# pH too high in tank



## Kumo (Oct 26, 2013)

I set up my 10 gallon today and want to put a african clawed frog in it tomorrow. All of my parameters are good, except for my pH. (ammonia = 0, nitrite = 0, temp is at 74 and holding). I checked my pH about 6 hours after I set up the tank, and it's over 7.6 (my pH tester only tests up to 7.6 and my color was darker than the shade on the tester sheet). If I had to take a guess, I'd say it's around 7.8 or 8.0.

I want to get an african clawed frog tomorrow, but I don't want to send him into shock with a difference in the water I get him in and my water. I get my water straight out of the tap, and used water safi OSI ( http://tinyurl.com/n8qalhb ) when I set up my tank so everything will be ok tomorrow for the frog.

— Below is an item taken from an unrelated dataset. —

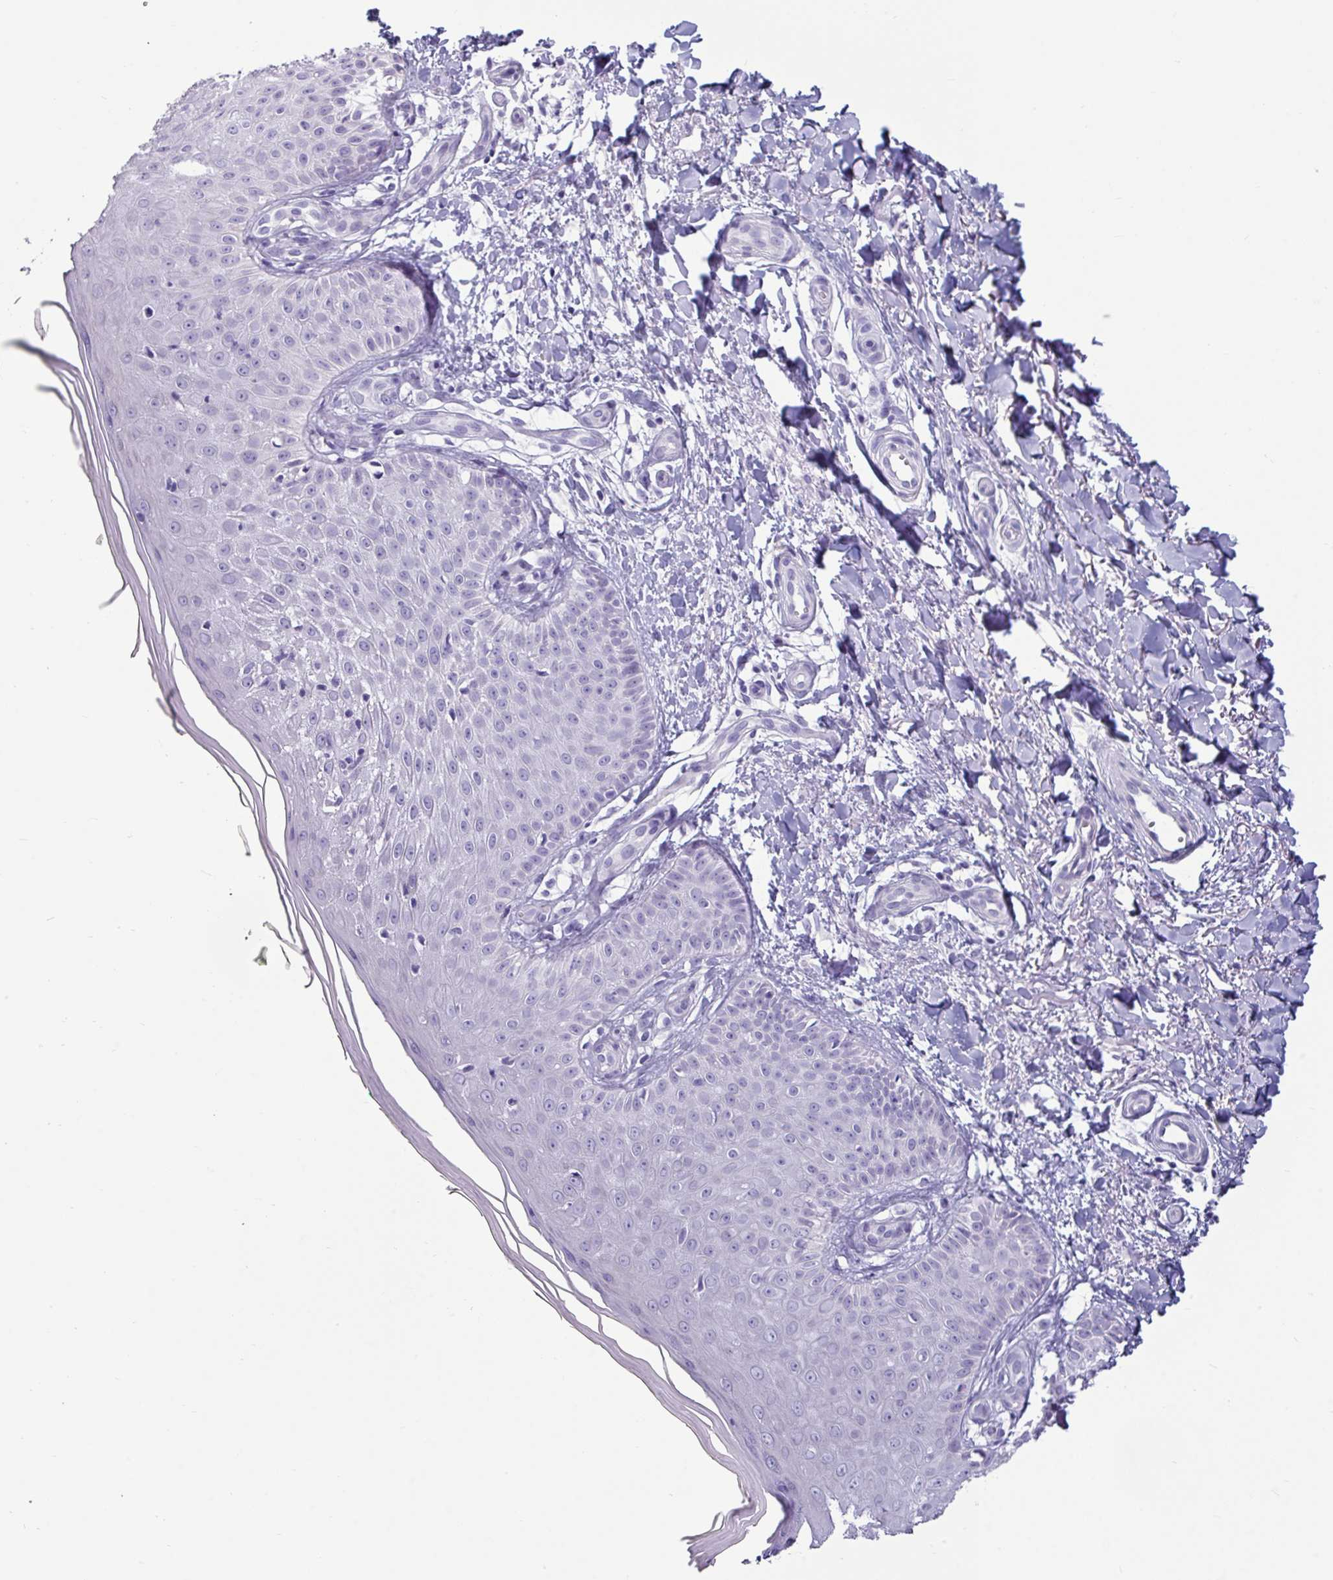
{"staining": {"intensity": "negative", "quantity": "none", "location": "none"}, "tissue": "skin", "cell_type": "Fibroblasts", "image_type": "normal", "snomed": [{"axis": "morphology", "description": "Normal tissue, NOS"}, {"axis": "topography", "description": "Skin"}], "caption": "Histopathology image shows no protein staining in fibroblasts of unremarkable skin.", "gene": "VCX2", "patient": {"sex": "male", "age": 81}}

My water from the tap has a pH of 7.6. I don't have any chemicals on me to lower to pH. Advice?


----------



## AlgarveblueVT (Jul 11, 2013)

try dogwood, IAL, oak leafs, thats whats been recommended to me


----------



## rickey (Jul 7, 2013)

Within reasonable limits— pH stability is what counts for aquatic animals, not an "ideal" pH value. They are sensitive to wide, abrupt changes in the pH of the surrounding water, but there is no right or wrong number for pH

R


----------



## lilnaugrim (Mar 27, 2013)

I agree with rickey here. 7.6 really isn't that high for frogs, keeping it the same is much more important. It would be worse if your pH fluctuated from 6.0 up to 7.0 to 7.6 and then back down, that's what is bad. So just acclimate your frog to the tank carefully with drip acclimation over an hour and he should be fine


----------